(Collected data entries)
----
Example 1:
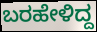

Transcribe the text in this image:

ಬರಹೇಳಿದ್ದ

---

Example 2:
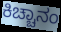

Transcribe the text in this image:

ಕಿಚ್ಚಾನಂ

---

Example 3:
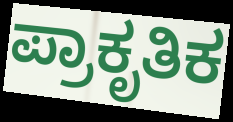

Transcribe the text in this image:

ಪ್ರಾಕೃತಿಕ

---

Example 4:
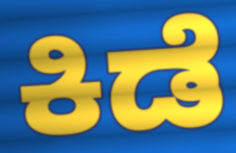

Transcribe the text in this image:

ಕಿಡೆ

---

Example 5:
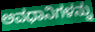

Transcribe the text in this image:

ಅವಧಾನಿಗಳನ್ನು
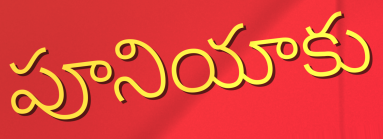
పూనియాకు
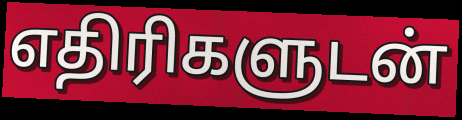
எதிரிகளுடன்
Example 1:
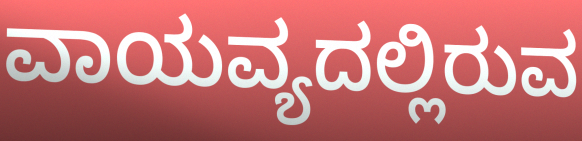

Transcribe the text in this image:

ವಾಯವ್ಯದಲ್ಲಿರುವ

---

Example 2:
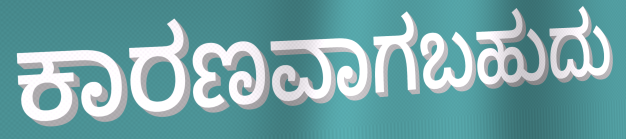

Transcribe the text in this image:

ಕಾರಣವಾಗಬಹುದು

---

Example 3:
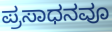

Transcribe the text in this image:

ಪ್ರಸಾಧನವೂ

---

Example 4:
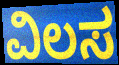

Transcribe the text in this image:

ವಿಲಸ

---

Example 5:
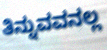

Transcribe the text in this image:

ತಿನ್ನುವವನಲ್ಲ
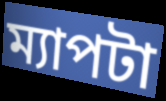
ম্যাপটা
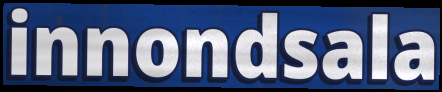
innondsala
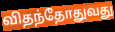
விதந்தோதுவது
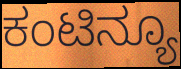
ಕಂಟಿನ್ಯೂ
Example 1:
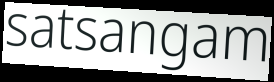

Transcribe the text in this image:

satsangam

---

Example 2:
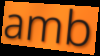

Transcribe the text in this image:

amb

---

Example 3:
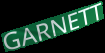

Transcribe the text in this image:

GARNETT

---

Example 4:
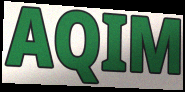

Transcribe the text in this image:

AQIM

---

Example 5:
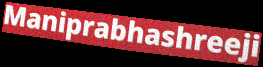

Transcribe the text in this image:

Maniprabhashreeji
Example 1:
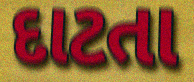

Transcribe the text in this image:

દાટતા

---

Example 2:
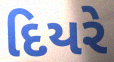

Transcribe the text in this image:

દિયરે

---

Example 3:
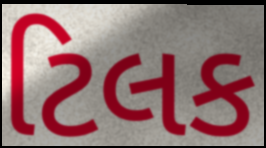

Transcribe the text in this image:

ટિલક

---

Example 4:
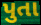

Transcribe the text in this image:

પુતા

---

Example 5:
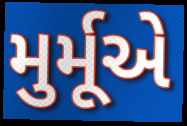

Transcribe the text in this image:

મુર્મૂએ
----
* WHAT IS NEEDED:
Print each record as it appears above, dropping every picture from the copy.

* RESULT FOR THIS EXERCISE:
Example 1:

Transcribe the text in this image:

ಬರಹೇಳಿದ್ದ

---

Example 2:

Transcribe the text in this image:

ಕಿಚ್ಚಾನಂ

---

Example 3:

Transcribe the text in this image:

ಪ್ರಾಕೃತಿಕ

---

Example 4:

Transcribe the text in this image:

ಕಿಡೆ

---

Example 5:

Transcribe the text in this image:

ಅವಧಾನಿಗಳನ್ನು
పూనియాకు
எதிரிகளுடன்
Example 1:

Transcribe the text in this image:

ವಾಯವ್ಯದಲ್ಲಿರುವ

---

Example 2:

Transcribe the text in this image:

ಕಾರಣವಾಗಬಹುದು

---

Example 3:

Transcribe the text in this image:

ಪ್ರಸಾಧನವೂ

---

Example 4:

Transcribe the text in this image:

ವಿಲಸ

---

Example 5:

Transcribe the text in this image:

ತಿನ್ನುವವನಲ್ಲ
ম্যাপটা
innondsala
விதந்தோதுவது
ಕಂಟಿನ್ಯೂ
Example 1:

Transcribe the text in this image:

satsangam

---

Example 2:

Transcribe the text in this image:

amb

---

Example 3:

Transcribe the text in this image:

GARNETT

---

Example 4:

Transcribe the text in this image:

AQIM

---

Example 5:

Transcribe the text in this image:

Maniprabhashreeji
Example 1:

Transcribe the text in this image:

દાટતા

---

Example 2:

Transcribe the text in this image:

દિયરે

---

Example 3:

Transcribe the text in this image:

ટિલક

---

Example 4:

Transcribe the text in this image:

પુતા

---

Example 5:

Transcribe the text in this image:

મુર્મૂએ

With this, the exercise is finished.